Table 5: Heating/cooling temperatures for office spaces (Standard EN 16 798-1)


2.2. Metabolic rate

Humans produce heat from approximately 80 to 1000 W depending on the activity level.
For sedentary activity, as is usually used by administrative buildings, value of metabolic rate is 1.2 met = 126 W (ISO 7730). The heat generated by a person can be exchanged with the space in different ways: radiation to surrounding surfaces, convection to the ambient air, conduction, evaporation, respiration and excretion. Radiation has the highest heat transfer coefficient, followed by convection and conduction (ISO 7730). Metabolic rates for typical tasks are shown in table 6.

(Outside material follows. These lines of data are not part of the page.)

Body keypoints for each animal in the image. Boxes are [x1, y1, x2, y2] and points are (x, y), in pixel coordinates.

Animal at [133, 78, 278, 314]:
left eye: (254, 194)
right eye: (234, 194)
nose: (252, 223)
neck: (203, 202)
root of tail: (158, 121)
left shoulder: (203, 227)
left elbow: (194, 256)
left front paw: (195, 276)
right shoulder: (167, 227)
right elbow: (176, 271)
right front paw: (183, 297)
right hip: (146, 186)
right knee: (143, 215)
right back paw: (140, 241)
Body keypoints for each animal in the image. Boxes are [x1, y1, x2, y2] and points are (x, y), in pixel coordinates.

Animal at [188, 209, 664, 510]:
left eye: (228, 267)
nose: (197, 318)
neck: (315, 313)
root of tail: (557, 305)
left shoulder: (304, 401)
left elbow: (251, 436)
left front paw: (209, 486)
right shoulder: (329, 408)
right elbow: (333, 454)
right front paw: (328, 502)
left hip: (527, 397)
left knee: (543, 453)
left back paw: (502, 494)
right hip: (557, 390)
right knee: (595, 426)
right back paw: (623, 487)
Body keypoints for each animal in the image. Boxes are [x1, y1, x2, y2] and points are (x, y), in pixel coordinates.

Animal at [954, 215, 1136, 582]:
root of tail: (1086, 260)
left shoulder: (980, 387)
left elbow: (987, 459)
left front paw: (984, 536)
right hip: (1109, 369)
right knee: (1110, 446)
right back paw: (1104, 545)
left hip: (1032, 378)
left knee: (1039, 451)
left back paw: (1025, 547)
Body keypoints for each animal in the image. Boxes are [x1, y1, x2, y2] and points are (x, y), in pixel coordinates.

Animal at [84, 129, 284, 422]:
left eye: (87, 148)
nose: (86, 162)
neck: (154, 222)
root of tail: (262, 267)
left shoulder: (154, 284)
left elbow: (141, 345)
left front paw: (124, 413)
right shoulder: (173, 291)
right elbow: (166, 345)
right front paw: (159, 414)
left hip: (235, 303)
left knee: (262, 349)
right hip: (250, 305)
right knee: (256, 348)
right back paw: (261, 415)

Table 6: Metabolic rate for typical tasks (Ashrae, 1992)


2.3. Operative temperature

There are two parameters that the operative temperature describes – air temperature and mean radiant temperature. The combined influence of these two temperatures is expressed as the operative temperature. For low air velocities (<0,2 m/s), or where the difference between mean. radiant temperature and air temperature is small (<4°C), the operative temperature can be approximated with the simple average of air and mean radiant temperature (ECBSC Annex 37).

This means that the air temperature and the mean radiant temperature are equally important for the level of comfort in a space (Babiak, 2007). Simmonds (1996) found that the traditional design criteria such as dry-bulb temperature and operative temperature were not always sufficient, while mean radiant temperature has an important influence on the comfort results.

Because of the seasonal clothing habits of building occupants, the temperature range for comfort in summer is higher than in winter. The operative temperature range in which, theoretically, no more than 10% of the occupants during light, primarily sedentary activity ( ≤ 1,2 met), in a given level of clothing insulation, will find the environment thermally unacceptable is given in Table 7.

Table 7: Optimum and acceptable ranges of operative temperature for people during light, primarily sedentary activity ( ≤ 1,2 met) at 50% relative humidity and mean air velocity ≤ 0,15 m/s (Ashrae, 1992)

Season

Description of typical clothing

Lcl (clo)

Optimum operative temperature

Operative temperature range (10% dissatisfaction

Winter (°C)

Heavy slacks long-sleeve shirt and sweater

0,9

22 °C

 

22-23,5 °C

Summer (°C)

Light slacks and short-sleeve shirt

0,5

24,5 °C

23-26 °C

 

minimal

0,05

27 °C

26-29 °C

Compared to a convective heating/cooling system a radiant surface heating system can achieve the same level of operative temperature at a lower air temperature and a surface cooling system at a higher air temperature. The transmissions heat loss by radiant heating depends partly on the convective heat exchange between room air and heating/cooling surfaces and partly on the radiant heat transfer between heating/cooling surfaces and the other surfaces in the space (EN 15 377-1). The reference temperature for the transmission heat loss is closer to the operative temperature than to the air temperature. Therefore, there may not be any significant reduction of transmission heat lost with radiation system. It will, however, result in a lower ventilation heat loss due to the lower/higher air temperature by heating/cooling. In buildings with high ventilation rates, such as industrial storage areas this has a significant influence on energy consumption and supports the use of radiant heating and cooling. In modern well insulated buildings, this effect is minor because the difference between mean temperature and air temperature is relatively small (Olesen, 2007).